» PROMPT: Give the lines again exactly as they appear below, from the line with "23: (411, 367, 8.53)" to the line with "46: (244, 122, 8.85)", both included, and only those lines. Leave every picture out.

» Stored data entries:
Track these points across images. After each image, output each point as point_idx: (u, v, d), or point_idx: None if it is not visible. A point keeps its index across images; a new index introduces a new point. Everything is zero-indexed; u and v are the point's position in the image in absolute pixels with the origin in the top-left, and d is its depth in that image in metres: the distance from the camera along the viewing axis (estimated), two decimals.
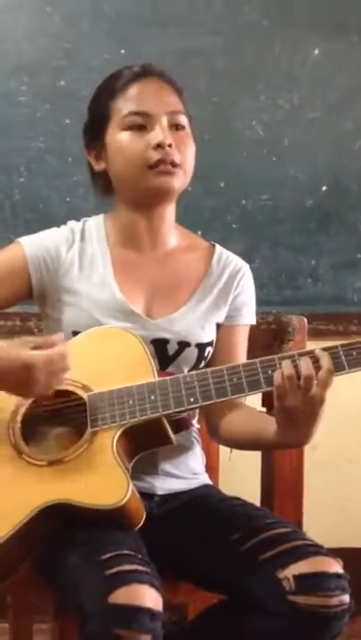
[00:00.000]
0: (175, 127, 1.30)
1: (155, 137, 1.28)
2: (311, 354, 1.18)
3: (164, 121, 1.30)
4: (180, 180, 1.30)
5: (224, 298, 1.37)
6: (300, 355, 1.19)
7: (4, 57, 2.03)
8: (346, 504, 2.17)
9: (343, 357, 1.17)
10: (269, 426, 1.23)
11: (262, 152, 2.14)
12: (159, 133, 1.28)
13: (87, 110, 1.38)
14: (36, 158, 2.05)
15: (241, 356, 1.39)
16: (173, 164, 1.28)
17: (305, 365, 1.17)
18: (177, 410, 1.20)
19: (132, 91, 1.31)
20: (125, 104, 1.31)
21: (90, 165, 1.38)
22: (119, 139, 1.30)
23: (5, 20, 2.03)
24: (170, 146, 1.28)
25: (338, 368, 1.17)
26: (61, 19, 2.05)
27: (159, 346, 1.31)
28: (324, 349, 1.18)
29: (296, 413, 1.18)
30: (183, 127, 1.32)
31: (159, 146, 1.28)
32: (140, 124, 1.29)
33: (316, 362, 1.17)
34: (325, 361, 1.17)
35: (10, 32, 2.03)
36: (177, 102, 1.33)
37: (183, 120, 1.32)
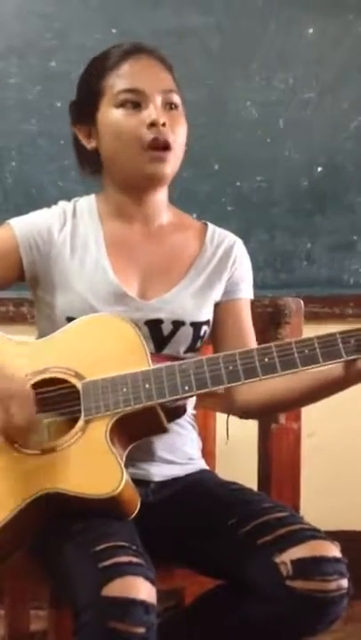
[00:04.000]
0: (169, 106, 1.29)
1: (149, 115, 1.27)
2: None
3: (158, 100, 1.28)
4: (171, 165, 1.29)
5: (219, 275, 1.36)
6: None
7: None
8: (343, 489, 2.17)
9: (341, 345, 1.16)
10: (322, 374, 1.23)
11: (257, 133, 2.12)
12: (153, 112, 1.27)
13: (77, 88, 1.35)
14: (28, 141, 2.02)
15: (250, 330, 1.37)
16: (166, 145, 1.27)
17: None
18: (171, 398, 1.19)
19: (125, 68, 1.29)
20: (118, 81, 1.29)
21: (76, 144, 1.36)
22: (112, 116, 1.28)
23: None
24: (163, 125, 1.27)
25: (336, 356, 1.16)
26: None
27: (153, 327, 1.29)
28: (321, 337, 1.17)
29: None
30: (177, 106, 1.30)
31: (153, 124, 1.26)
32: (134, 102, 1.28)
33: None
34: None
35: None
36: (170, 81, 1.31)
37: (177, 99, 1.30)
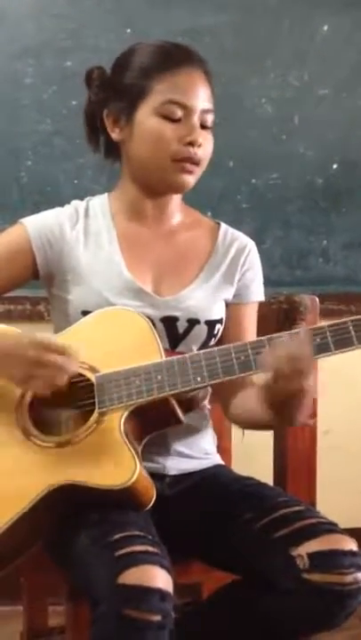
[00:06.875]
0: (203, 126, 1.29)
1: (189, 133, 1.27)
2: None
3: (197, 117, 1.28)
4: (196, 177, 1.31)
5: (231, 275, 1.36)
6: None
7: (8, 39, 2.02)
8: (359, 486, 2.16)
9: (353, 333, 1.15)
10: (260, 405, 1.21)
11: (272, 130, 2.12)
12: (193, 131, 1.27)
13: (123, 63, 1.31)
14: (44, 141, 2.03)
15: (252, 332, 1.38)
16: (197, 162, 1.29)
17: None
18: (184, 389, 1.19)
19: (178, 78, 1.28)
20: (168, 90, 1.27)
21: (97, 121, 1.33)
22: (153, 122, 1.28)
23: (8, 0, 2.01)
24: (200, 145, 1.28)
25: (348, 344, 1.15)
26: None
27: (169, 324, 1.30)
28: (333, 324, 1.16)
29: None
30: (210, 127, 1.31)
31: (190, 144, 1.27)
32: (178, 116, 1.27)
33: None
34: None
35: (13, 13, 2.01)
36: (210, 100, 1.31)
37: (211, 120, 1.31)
--
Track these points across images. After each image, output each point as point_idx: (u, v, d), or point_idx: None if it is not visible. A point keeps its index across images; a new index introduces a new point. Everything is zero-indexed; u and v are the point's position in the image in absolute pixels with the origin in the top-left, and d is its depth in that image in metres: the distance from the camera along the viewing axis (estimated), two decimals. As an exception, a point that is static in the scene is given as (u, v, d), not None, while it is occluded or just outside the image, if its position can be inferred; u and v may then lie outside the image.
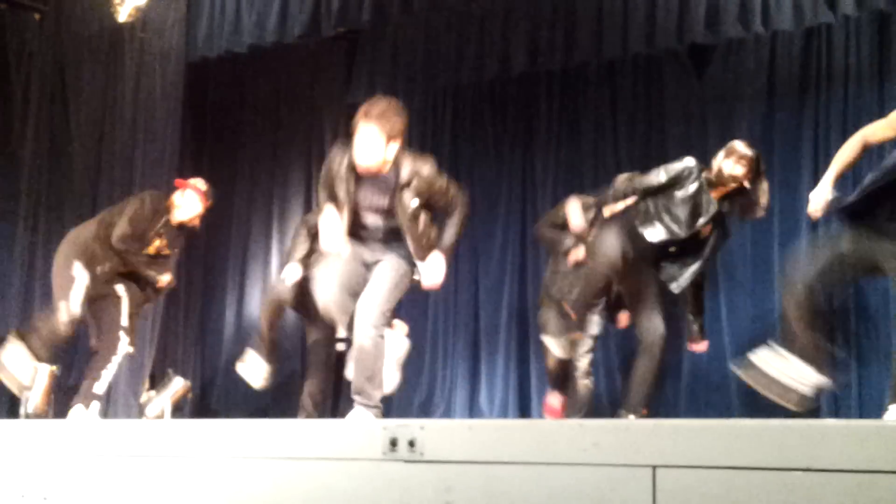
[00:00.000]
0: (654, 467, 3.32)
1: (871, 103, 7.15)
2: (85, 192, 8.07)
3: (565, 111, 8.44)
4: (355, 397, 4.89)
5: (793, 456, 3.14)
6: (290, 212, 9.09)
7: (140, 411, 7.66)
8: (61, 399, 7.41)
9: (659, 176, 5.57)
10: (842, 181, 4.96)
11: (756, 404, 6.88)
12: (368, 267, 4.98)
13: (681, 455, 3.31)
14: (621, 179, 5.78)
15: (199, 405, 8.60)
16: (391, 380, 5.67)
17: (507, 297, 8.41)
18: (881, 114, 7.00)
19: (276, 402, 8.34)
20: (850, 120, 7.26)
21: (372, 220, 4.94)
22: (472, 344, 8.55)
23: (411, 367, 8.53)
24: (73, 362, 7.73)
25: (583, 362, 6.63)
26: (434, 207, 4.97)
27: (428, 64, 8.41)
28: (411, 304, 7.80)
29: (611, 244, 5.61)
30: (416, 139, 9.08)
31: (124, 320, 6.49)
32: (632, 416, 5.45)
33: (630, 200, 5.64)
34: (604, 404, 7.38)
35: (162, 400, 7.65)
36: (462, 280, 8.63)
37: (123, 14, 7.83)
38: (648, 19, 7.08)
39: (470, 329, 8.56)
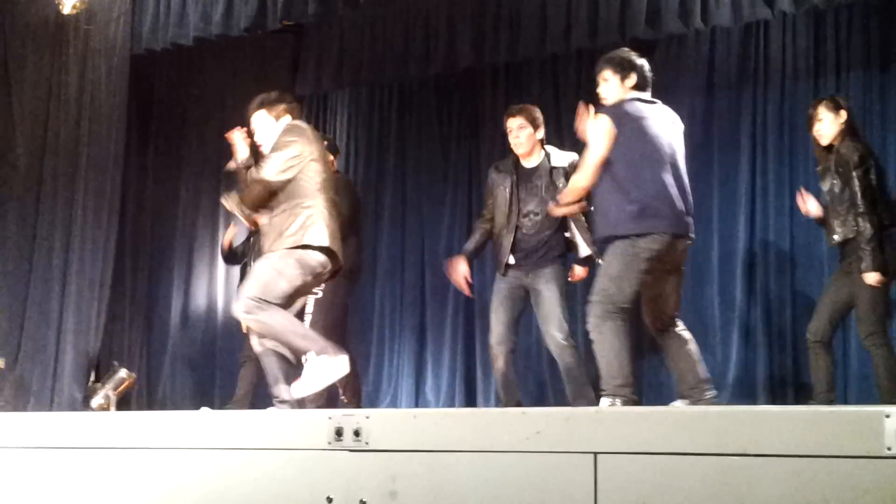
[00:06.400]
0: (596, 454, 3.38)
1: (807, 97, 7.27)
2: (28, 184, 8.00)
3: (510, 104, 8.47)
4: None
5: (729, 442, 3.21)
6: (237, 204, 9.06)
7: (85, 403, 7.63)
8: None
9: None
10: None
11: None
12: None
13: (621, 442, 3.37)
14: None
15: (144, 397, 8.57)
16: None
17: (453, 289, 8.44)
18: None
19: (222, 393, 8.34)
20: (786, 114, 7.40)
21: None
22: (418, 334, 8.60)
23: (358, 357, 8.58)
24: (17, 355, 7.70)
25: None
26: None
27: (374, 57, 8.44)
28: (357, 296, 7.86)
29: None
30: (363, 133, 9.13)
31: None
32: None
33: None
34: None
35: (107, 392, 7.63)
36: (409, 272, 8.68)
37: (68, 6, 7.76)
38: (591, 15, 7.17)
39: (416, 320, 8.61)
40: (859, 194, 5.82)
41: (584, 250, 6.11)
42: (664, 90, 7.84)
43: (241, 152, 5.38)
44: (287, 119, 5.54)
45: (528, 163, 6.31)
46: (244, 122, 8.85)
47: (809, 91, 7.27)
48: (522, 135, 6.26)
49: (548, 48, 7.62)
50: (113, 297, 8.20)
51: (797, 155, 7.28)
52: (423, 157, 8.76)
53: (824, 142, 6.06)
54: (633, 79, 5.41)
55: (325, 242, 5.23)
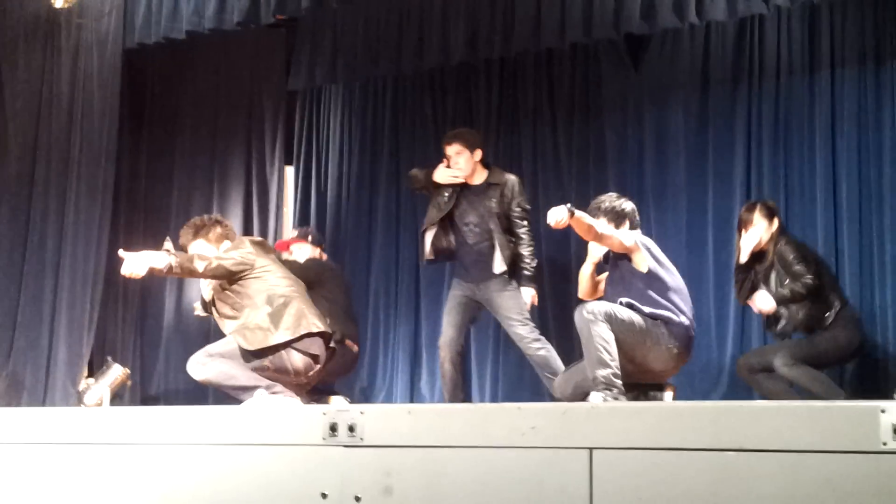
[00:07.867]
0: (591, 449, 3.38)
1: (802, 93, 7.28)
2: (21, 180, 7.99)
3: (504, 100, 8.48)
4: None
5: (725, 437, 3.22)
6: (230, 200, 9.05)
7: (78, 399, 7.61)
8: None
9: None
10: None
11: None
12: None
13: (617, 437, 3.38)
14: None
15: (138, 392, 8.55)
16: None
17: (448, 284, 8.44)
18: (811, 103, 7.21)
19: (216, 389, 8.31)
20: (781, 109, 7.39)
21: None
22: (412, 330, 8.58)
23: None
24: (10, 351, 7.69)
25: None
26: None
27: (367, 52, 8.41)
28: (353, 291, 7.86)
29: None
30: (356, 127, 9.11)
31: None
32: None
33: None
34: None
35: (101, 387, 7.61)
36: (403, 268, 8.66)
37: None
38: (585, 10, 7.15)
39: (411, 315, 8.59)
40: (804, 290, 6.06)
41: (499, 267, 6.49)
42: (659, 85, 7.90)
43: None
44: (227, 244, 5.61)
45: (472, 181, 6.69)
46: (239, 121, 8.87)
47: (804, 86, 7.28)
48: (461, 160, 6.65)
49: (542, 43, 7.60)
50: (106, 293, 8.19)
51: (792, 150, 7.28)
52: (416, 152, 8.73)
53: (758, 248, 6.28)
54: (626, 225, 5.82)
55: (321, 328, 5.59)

» TASK RESULT:
23: (411, 367, 8.53)
24: (73, 362, 7.73)
25: (583, 362, 6.63)
26: (434, 207, 4.97)
27: (428, 64, 8.41)
28: (411, 304, 7.80)
29: (611, 244, 5.61)
30: (416, 139, 9.08)
31: (124, 320, 6.49)
32: (632, 416, 5.45)
33: (630, 200, 5.64)
34: (604, 404, 7.38)
35: (162, 400, 7.65)
36: (462, 280, 8.63)
37: (123, 14, 7.83)
38: (648, 19, 7.08)
39: (470, 329, 8.56)
[00:06.400]
0: (596, 454, 3.38)
1: (807, 97, 7.27)
2: (28, 184, 8.00)
3: (510, 104, 8.47)
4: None
5: (729, 442, 3.21)
6: (237, 204, 9.06)
7: (85, 403, 7.63)
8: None
9: None
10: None
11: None
12: None
13: (621, 442, 3.37)
14: None
15: (144, 397, 8.57)
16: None
17: (453, 289, 8.44)
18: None
19: (222, 393, 8.34)
20: (786, 114, 7.40)
21: None
22: (418, 334, 8.60)
23: (358, 357, 8.58)
24: (17, 355, 7.70)
25: None
26: None
27: (374, 57, 8.44)
28: (357, 296, 7.86)
29: None
30: (363, 133, 9.13)
31: None
32: None
33: None
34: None
35: (107, 392, 7.63)
36: (409, 272, 8.68)
37: (68, 6, 7.76)
38: (591, 15, 7.17)
39: (416, 320, 8.61)
40: (859, 194, 5.82)
41: (584, 250, 6.11)
42: (664, 90, 7.84)
43: (241, 152, 5.38)
44: (287, 119, 5.54)
45: (528, 163, 6.31)
46: (244, 122, 8.85)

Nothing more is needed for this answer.